While this study provides novel insights into RNA tailing dynamics during SARS-CoV-2 infection, several limitations should be acknowledged. The sample size, although in line with comparable exploratory transcriptomic studies under pandemic constraints, may limit the statistical power of some analyses, particularly those involving APA and non-adenine tail composition. In addition, sampling was limited to a single time-point per subject, which constrains the temporal interpretation of transcriptomic shifts.

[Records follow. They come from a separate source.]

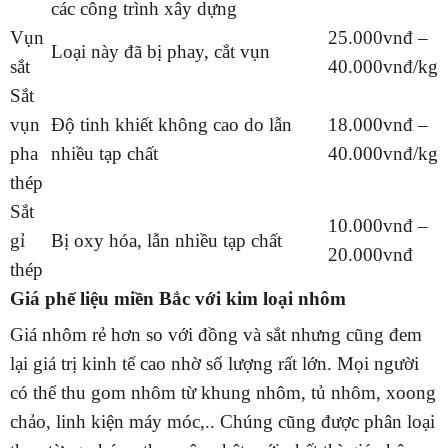
các công trình xây dựng
Vụn
25.000vnđ –
Loại này đã bị phay, cắt vụn
sắt
40.000vnđ/kg
Sắt
vụn
Độ tinh khiết không cao do lẫn
18.000vnđ –
pha
nhiều tạp chất
40.000vnđ/kg
thép
Sắt
10.000vnđ –
gỉ
Bị oxy hóa, lẫn nhiều tạp chất
20.000vnđ
thép
Giá phế liệu miền Bắc với kim loại nhôm
Giá nhôm rẻ hơn so với đồng và sắt nhưng cũng đem
lại giá trị kinh tế cao nhờ số lượng rất lớn. Mọi người
có thể thu gom nhôm từ khung nhôm, tủ nhôm, xoong
chảo, linh kiện máy móc,.. Chúng cũng được phân loại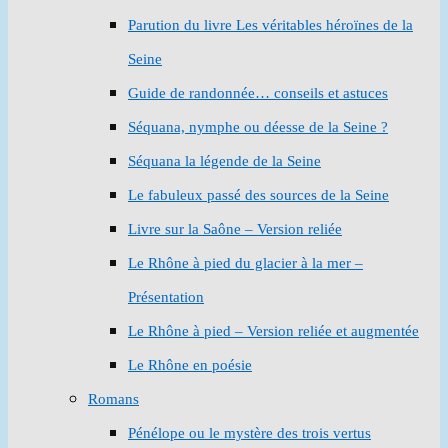
Parution du livre Les véritables héroïnes de la
Seine
Guide de randonnée… conseils et astuces
Séquana, nymphe ou déesse de la Seine ?
Séquana la légende de la Seine
Le fabuleux passé des sources de la Seine
Livre sur la Saône – Version reliée
Le Rhône à pied du glacier à la mer –
Présentation
Le Rhône à pied – Version reliée et augmentée
Le Rhône en poésie
Romans
Pénélope ou le mystère des trois vertus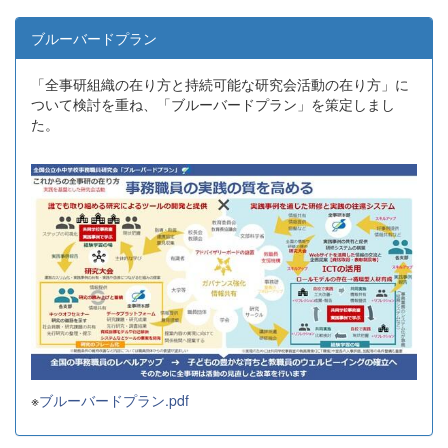
ブルーバードプラン
「全事研組織の在り方と持続可能な研究会活動の在り方」に
ついて検討を重ね、「ブルーバードプラン」を策定しまし
た。
※
ブルーバードプラン.pdf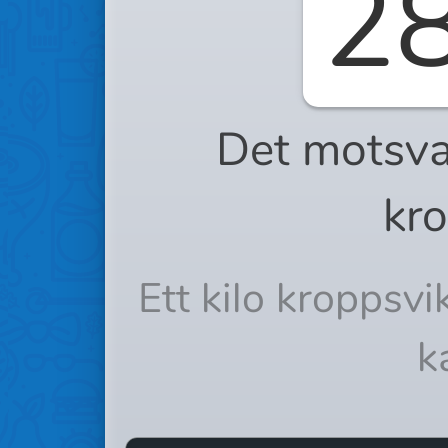
2
Det motsva
kro
Ett kilo kroppsv
k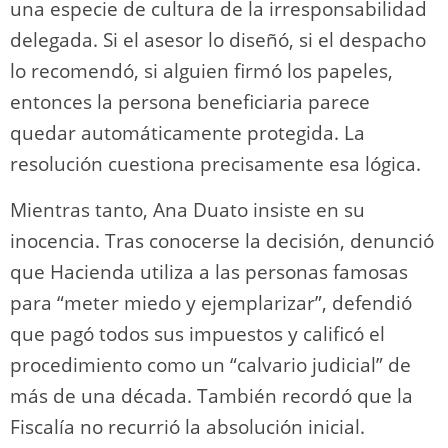
una especie de cultura de la irresponsabilidad
delegada. Si el asesor lo diseñó, si el despacho
lo recomendó, si alguien firmó los papeles,
entonces la persona beneficiaria parece
quedar automáticamente protegida. La
resolución cuestiona precisamente esa lógica.
Mientras tanto, Ana Duato insiste en su
inocencia. Tras conocerse la decisión, denunció
que Hacienda utiliza a las personas famosas
para “meter miedo y ejemplarizar”, defendió
que pagó todos sus impuestos y calificó el
procedimiento como un “calvario judicial” de
más de una década. También recordó que la
Fiscalía no recurrió la absolución inicial.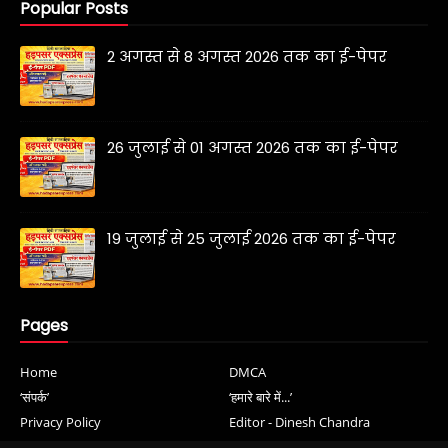
Popular Posts
2 अगस्त से 8 अगस्त 2026 तक का ई-पेपर
26 जुलाई से 01 अगस्त 2026 तक का ई-पेपर
19 जुलाई से 25 जुलाई 2026 तक का ई-पेपर
Pages
Home
DMCA
‘संपर्क’
‘हमारे बारे में...’
Privacy Policy
Editor - Dinesh Chandra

Despite these factors, robust differences were consistently observed between groups, underscoring the biological relevance of the findings. Future studies involving larger, multi-centre cohorts with longitudinal designs and richer clinical metadata will be valuable in further validating and extending these observations. Although all COVID-19 patients in our cohort had no documented prior infection and healthy controls were rigorously screened to exclude past SARS-CoV-2 exposure, we acknowledge that undetected asymptomatic infections, particularly among controls, cannot be fully excluded. Such prior exposures may influence transcriptional outcomes through mechanisms such as immune imprinting or trained immunity, potentially affecting baseline gene expression and poly(A) tail dynamics. Trained immunity, characterized by long-term functional reprogramming of innate immune cells following infection or vaccination, has been shown to modulate antiviral responses and transcriptomic states independent of active infection60,61. While our selection criteria minimized this confounding factor, future studies incorporating serological screening and longitudinal sampling would provide a more definitive understanding of how immunological memory impacts RNA processing and host-virus interaction profiles.

Conclusions

To the best of our knowledge, this is the first study to decipher in such a deep extent both Nanopore long reads and RNA-seq datasets to investigate the whole blood transcriptomic profiles of the SARS-CoV-2 infected patients by providing comprehensive insights into the epitranscriptome features and post-transcriptional modifications. The identification of DEGs such as OAS1, APOBEC3A, and IFI44, as well as genes associated with immune responses, highlights the robust activation of antiviral pathways during COVID-19. The investigation revealed extensive poly(A) tail lengthening in COVID-19 patients, particularly among immune-related transcripts, suggesting an adaptive mechanism to enhance transcript stability and translation efficiency. Exploring further host–SARS-CoV-2 interactions at a deep molecular level may be a fascinating focus for research for future therapeutic treatment.